- Data records

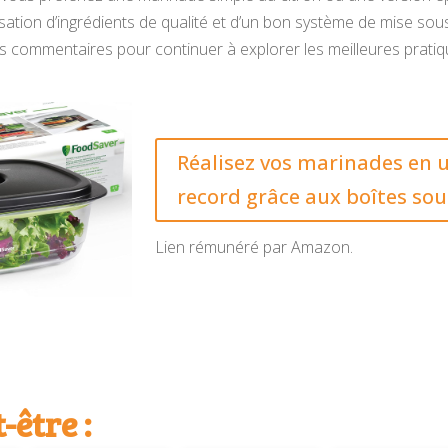
lisation d’ingrédients de qualité et d’un bon système de mise sou
s commentaires pour continuer à explorer les meilleures pratiqu
Réalisez vos marinades en
record grâce aux boîtes sou
Lien rémunéré par Amazon.
-être :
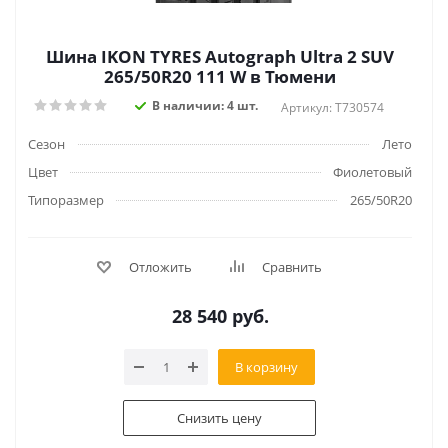
Шина IKON TYRES Autograph Ultra 2 SUV
265/50R20 111 W в Тюмени
В наличии: 4 шт.
Артикул: T730574
Сезон
Лето
Цвет
Фиолетовый
Типоразмер
265/50R20
Отложить
Сравнить
28 540
руб.
В корзину
Снизить цену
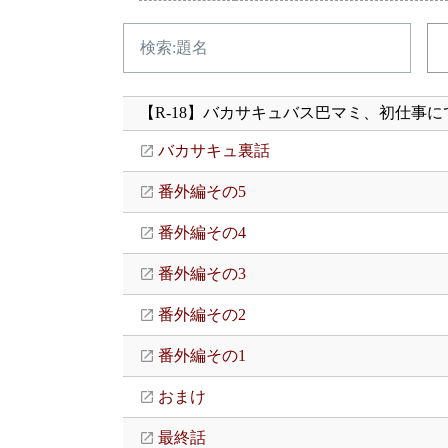
【R-18】バカサキュバス巴マミ、初仕事
バカサキュ裏話
番外編その5
番外編その4
番外編その3
番外編その2
番外編その1
おまけ
最終話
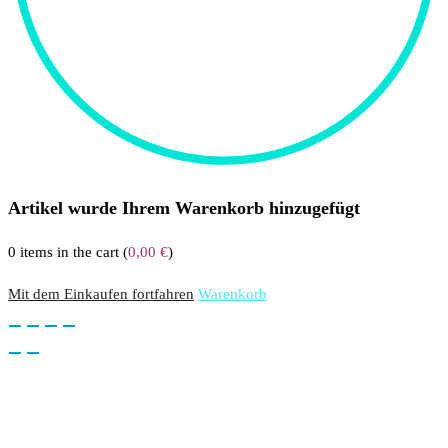
Artikel wurde Ihrem Warenkorb hinzugefügt
0
items in the cart (
0,00
€
)
Mit dem Einkaufen fortfahren
Warenkorb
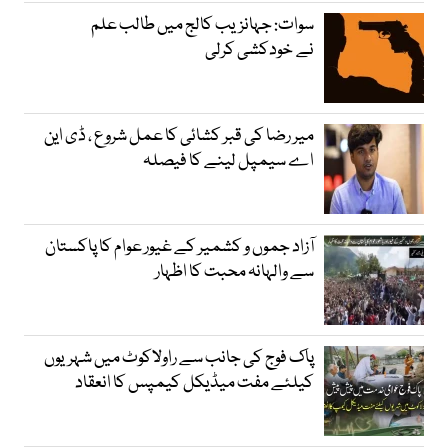
سوات: جہانزیب کالج میں طالب علم
نے خودکشی کرلی
میر رضا کی قبر کشائی کا عمل شروع ، ڈی این
اے سیمپل لینے کا فیصلہ
آزاد جموں و کشمیر کے غیور عوام کا پاکستان
سے والہانہ محبت کا اظہار
پاک فوج کی جانب سے راولاکوٹ میں شہریوں
کیلئے مفت میڈیکل کیمپس کا انعقاد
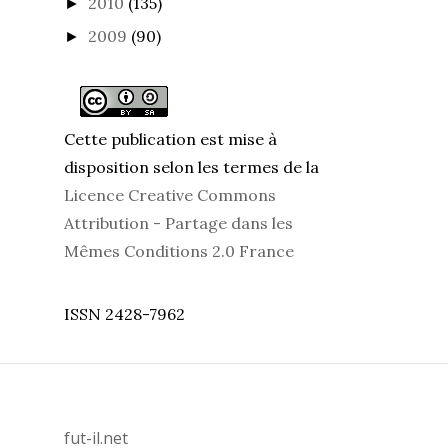
2010
(135)
►
2009
(90)
►
Cette publication est mise à
disposition selon les termes de la
Licence Creative Commons
Attribution - Partage dans les
Mêmes Conditions 2.0 France
ISSN 2428-7962
fut-il.net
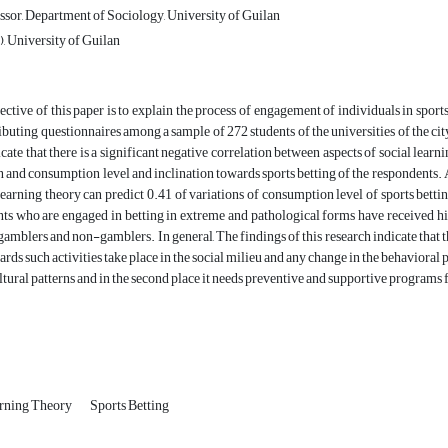
ssor, Department of Sociology, University of Guilan
 University of Guilan
ctive of this paper is to explain the process of engagement of individuals in sports
ibuting questionnaires among a sample of 272 students of the universities of the cit
cate that there is a significant negative correlation between aspects of social learni
n and consumption level and inclination towards sports betting of the respondents. 
 learning theory can predict 0.41 of variations of consumption level of sports betti
ts who are engaged in betting in extreme and pathological forms have received hi
amblers and non-gamblers. In general, The findings of this research indicate that the 
rds such activities take place in the social milieu and any change in the behavioral 
ultural patterns and in the second place it needs preventive and supportive programs f
arning Theory
Sports Betting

- Problem to solve
Whenever a line in the data holds "social", copy that line.

- Answer to the problem
cate that there is a significant negative correlation between aspects of social learni
rds such activities take place in the social milieu and any change in the behavioral 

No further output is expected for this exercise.